## Work task:
In full and word for word, copy the listing; no pictures belong in the copy.

## Provided data:

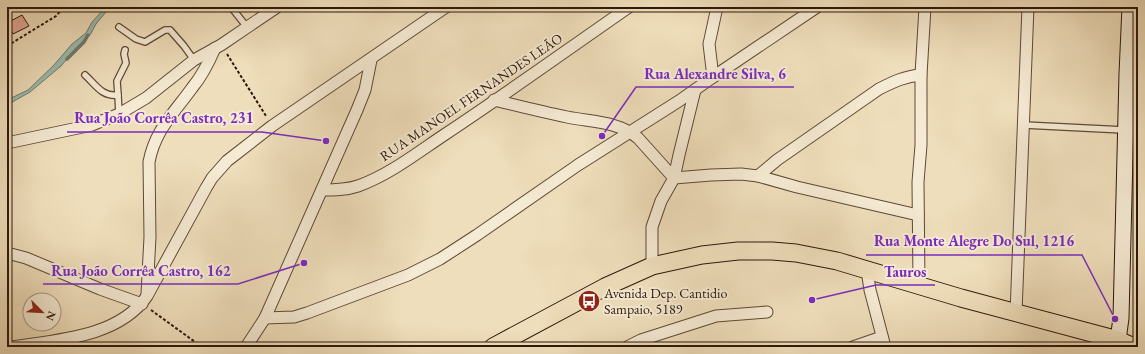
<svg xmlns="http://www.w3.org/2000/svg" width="1145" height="354" viewBox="0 0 1145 354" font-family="'EB Garamond',serif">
<rect width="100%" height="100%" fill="#efdebb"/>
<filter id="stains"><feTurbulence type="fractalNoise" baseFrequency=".005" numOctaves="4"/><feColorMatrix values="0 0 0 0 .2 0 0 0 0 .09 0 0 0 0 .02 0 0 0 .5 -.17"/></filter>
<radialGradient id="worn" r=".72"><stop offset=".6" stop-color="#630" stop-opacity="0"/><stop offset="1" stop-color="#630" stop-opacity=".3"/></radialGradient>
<path fill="#9abcb0" stroke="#6e7a6e" d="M106,7H110L96,24L90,35L78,46L61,66L30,92L7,105V100L28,90L54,65L72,44L86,33L92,22Z"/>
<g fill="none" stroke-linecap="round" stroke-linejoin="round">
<path stroke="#6e7a6e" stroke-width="3.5" d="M67,59L84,42L88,35"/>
</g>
<path fill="#e3a796" stroke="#2d170b" d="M22,15L29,26L13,34L7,23Z"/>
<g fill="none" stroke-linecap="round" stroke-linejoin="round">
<g stroke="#5e4937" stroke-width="8">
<g id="lane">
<path d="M231,7L247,27"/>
<path d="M119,27L136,39L145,42L165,30H170L184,46L194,60"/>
<path d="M85,75C96,85 102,97 118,95L119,114"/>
<path d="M118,95L117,81L126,63L124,54L125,50"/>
<path d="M1024,125L1124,130"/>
</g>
</g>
<g stroke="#5e4937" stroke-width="13">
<g id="street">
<path d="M713,77L709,44L717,7"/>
<path d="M494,100C519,106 543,112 567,117C592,122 618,121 638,138L674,178"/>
<path d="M7,143L92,125L119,114L146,98L194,60L221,45L277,7"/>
<path d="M758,176L777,160L879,89C893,82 905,76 921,75"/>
<path d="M674,178L711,175L741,174L758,176L797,187L918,215"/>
<path d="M322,190C334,190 346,190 358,186C389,175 417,153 444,135C506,94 567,50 629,7"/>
<path d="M7,253L26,258L100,289L142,304"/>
<path d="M652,266V227L661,201L674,178L679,155L695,90"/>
<path d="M867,270L870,290L885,347"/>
<path d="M919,284L918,182L921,145V75L925,7"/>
<path d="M147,294L150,237L149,162C155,130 174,113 192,88C202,76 209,62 215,48"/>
<path d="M1016,313L1028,7"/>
<path d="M265,318L294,317L307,313L408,275L440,259L477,235L578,165L679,101L713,77L817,7"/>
<path d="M12,347C58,340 119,337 147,296L206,188L212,178L227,161L272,126L446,7"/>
<path d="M246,347L265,318L357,110L365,90L371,60"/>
<path d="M627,347L641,340L716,316L767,312"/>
<path d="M853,347L882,337"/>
</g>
</g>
<g stroke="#2d170b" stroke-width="17">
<path id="secondary" d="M1118,340L1121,318L1127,74L1130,7"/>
</g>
<g stroke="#2d170b" stroke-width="19">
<path id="primary" d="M493,347L605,287L652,266L702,255L738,251H772L796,253L837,261L961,298L1118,340L1129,345L1138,346"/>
</g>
<g stroke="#2d170b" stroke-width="2" stroke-dasharray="3 2" stroke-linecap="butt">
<path d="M7,46L56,16L64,7"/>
<path d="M227,54L266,116"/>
<path d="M151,310L202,347"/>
</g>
<use href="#lane" stroke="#f5ead3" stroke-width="5.5"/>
<use href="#street" stroke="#f5ead3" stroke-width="11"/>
<use href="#secondary" stroke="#f5ead3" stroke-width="15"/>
<use href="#primary" stroke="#efdebb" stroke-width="17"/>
</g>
<defs>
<g id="bus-disc" transform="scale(1.15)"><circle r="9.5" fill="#8f2418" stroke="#f5ead3"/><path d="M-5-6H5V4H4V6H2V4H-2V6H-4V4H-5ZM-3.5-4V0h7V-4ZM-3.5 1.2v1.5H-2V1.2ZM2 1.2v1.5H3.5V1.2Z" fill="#fff"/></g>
</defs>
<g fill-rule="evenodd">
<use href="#bus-disc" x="589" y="301"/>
</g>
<g text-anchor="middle" stroke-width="4" stroke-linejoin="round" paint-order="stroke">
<g font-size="14" fill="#2d170b" stroke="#f5ead3">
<text transform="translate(471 97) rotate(-34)" y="5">RUA MANOEL FERNANDES LEÃO</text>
</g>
<g font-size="14" fill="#2d170b" stroke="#f5ead3" text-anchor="start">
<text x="604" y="298">Avenida Dep. Cantidio<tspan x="604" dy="16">Sampaio, 5189</tspan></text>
</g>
</g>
<path fill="none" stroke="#7b2cbf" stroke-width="1.5" d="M602 136L636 87H794M326 141L262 132H67M1115 319L1082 255H866M304 263L238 284H43M812 300L876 285H935"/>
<g fill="#7b2cbf" stroke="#f5ead3" stroke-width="1.5">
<circle cx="602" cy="136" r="4"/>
<circle cx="326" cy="141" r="4"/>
<circle cx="1115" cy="319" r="4"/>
<circle cx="304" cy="263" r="4"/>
<circle cx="812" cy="300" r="4"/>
</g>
<g font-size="15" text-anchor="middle" font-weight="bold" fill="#7b2cbf" stroke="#f5ead3" stroke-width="4" stroke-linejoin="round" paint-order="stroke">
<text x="715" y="79">Rua Alexandre Silva, 6</text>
<text x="164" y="123">Rua João Corrêa Castro, 231</text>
<text x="974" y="246">Rua Monte Alegre Do Sul, 1216</text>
<text x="141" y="276">Rua João Corrêa Castro, 162</text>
<text x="905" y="277">Tauros</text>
</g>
<rect width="1145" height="354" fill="none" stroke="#efdebb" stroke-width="24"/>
<rect x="8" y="8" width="1129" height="338" fill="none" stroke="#2d170b" stroke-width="2"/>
<rect x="12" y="12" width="1121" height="330" fill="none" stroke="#2d170b"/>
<g transform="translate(42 312) rotate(114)"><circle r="19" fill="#f5ead3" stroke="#a59683"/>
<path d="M0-3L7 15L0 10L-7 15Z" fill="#8f2418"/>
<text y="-6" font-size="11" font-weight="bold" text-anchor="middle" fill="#2d170b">N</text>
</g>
<rect width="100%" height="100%" filter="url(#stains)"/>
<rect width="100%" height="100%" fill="url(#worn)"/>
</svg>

## Result:
<svg xmlns="http://www.w3.org/2000/svg" width="1145" height="354" viewBox="0 0 1145 354" font-family="'EB Garamond',serif">
<rect width="100%" height="100%" fill="#efdebb"/>
<filter id="stains"><feTurbulence type="fractalNoise" baseFrequency=".005" numOctaves="4"/><feColorMatrix values="0 0 0 0 .2 0 0 0 0 .09 0 0 0 0 .02 0 0 0 .5 -.17"/></filter>
<radialGradient id="worn" r=".72"><stop offset=".6" stop-color="#630" stop-opacity="0"/><stop offset="1" stop-color="#630" stop-opacity=".3"/></radialGradient>
<path fill="#9abcb0" stroke="#6e7a6e" d="M106,7H110L96,24L90,35L78,46L61,66L30,92L7,105V100L28,90L54,65L72,44L86,33L92,22Z"/>
<g fill="none" stroke-linecap="round" stroke-linejoin="round">
<path stroke="#6e7a6e" stroke-width="3.5" d="M67,59L84,42L88,35"/>
</g>
<path fill="#e3a796" stroke="#2d170b" d="M22,15L29,26L13,34L7,23Z"/>
<g fill="none" stroke-linecap="round" stroke-linejoin="round">
<g stroke="#5e4937" stroke-width="8">
<g id="lane">
<path d="M231,7L247,27"/>
<path d="M119,27L136,39L145,42L165,30H170L184,46L194,60"/>
<path d="M85,75C96,85 102,97 118,95L119,114"/>
<path d="M118,95L117,81L126,63L124,54L125,50"/>
<path d="M1024,125L1124,130"/>
</g>
</g>
<g stroke="#5e4937" stroke-width="13">
<g id="street">
<path d="M713,77L709,44L717,7"/>
<path d="M494,100C519,106 543,112 567,117C592,122 618,121 638,138L674,178"/>
<path d="M7,143L92,125L119,114L146,98L194,60L221,45L277,7"/>
<path d="M758,176L777,160L879,89C893,82 905,76 921,75"/>
<path d="M674,178L711,175L741,174L758,176L797,187L918,215"/>
<path d="M322,190C334,190 346,190 358,186C389,175 417,153 444,135C506,94 567,50 629,7"/>
<path d="M7,253L26,258L100,289L142,304"/>
<path d="M652,266V227L661,201L674,178L679,155L695,90"/>
<path d="M867,270L870,290L885,347"/>
<path d="M919,284L918,182L921,145V75L925,7"/>
<path d="M147,294L150,237L149,162C155,130 174,113 192,88C202,76 209,62 215,48"/>
<path d="M1016,313L1028,7"/>
<path d="M265,318L294,317L307,313L408,275L440,259L477,235L578,165L679,101L713,77L817,7"/>
<path d="M12,347C58,340 119,337 147,296L206,188L212,178L227,161L272,126L446,7"/>
<path d="M246,347L265,318L357,110L365,90L371,60"/>
<path d="M627,347L641,340L716,316L767,312"/>
<path d="M853,347L882,337"/>
</g>
</g>
<g stroke="#2d170b" stroke-width="17">
<path id="secondary" d="M1118,340L1121,318L1127,74L1130,7"/>
</g>
<g stroke="#2d170b" stroke-width="19">
<path id="primary" d="M493,347L605,287L652,266L702,255L738,251H772L796,253L837,261L961,298L1118,340L1129,345L1138,346"/>
</g>
<g stroke="#2d170b" stroke-width="2" stroke-dasharray="3 2" stroke-linecap="butt">
<path d="M7,46L56,16L64,7"/>
<path d="M227,54L266,116"/>
<path d="M151,310L202,347"/>
</g>
<use href="#lane" stroke="#f5ead3" stroke-width="5.5"/>
<use href="#street" stroke="#f5ead3" stroke-width="11"/>
<use href="#secondary" stroke="#f5ead3" stroke-width="15"/>
<use href="#primary" stroke="#efdebb" stroke-width="17"/>
</g>
<defs>
<g id="bus-disc" transform="scale(1.15)"><circle r="9.5" fill="#8f2418" stroke="#f5ead3"/><path d="M-5-6H5V4H4V6H2V4H-2V6H-4V4H-5ZM-3.5-4V0h7V-4ZM-3.5 1.2v1.5H-2V1.2ZM2 1.2v1.5H3.5V1.2Z" fill="#fff"/></g>
</defs>
<g fill-rule="evenodd">
<use href="#bus-disc" x="589" y="301"/>
</g>
<g text-anchor="middle" stroke-width="4" stroke-linejoin="round" paint-order="stroke">
<g font-size="14" fill="#2d170b" stroke="#f5ead3">
<text transform="translate(471 97) rotate(-34)" y="5">RUA MANOEL FERNANDES LEÃO</text>
</g>
<g font-size="14" fill="#2d170b" stroke="#f5ead3" text-anchor="start">
<text x="604" y="298">Avenida Dep. Cantidio<tspan x="604" dy="16">Sampaio, 5189</tspan></text>
</g>
</g>
<path fill="none" stroke="#7b2cbf" stroke-width="1.5" d="M602 136L636 87H794M326 141L262 132H67M1115 319L1082 255H866M304 263L238 284H43M812 300L876 285H935"/>
<g fill="#7b2cbf" stroke="#f5ead3" stroke-width="1.5">
<circle cx="602" cy="136" r="4"/>
<circle cx="326" cy="141" r="4"/>
<circle cx="1115" cy="319" r="4"/>
<circle cx="304" cy="263" r="4"/>
<circle cx="812" cy="300" r="4"/>
</g>
<g font-size="15" text-anchor="middle" font-weight="bold" fill="#7b2cbf" stroke="#f5ead3" stroke-width="4" stroke-linejoin="round" paint-order="stroke">
<text x="715" y="79">Rua Alexandre Silva, 6</text>
<text x="164" y="123">Rua João Corrêa Castro, 231</text>
<text x="974" y="246">Rua Monte Alegre Do Sul, 1216</text>
<text x="141" y="276">Rua João Corrêa Castro, 162</text>
<text x="905" y="277">Tauros</text>
</g>
<rect width="1145" height="354" fill="none" stroke="#efdebb" stroke-width="24"/>
<rect x="8" y="8" width="1129" height="338" fill="none" stroke="#2d170b" stroke-width="2"/>
<rect x="12" y="12" width="1121" height="330" fill="none" stroke="#2d170b"/>
<g transform="translate(42 312) rotate(114)"><circle r="19" fill="#f5ead3" stroke="#a59683"/>
<path d="M0-3L7 15L0 10L-7 15Z" fill="#8f2418"/>
<text y="-6" font-size="11" font-weight="bold" text-anchor="middle" fill="#2d170b">N</text>
</g>
<rect width="100%" height="100%" filter="url(#stains)"/>
<rect width="100%" height="100%" fill="url(#worn)"/>
</svg>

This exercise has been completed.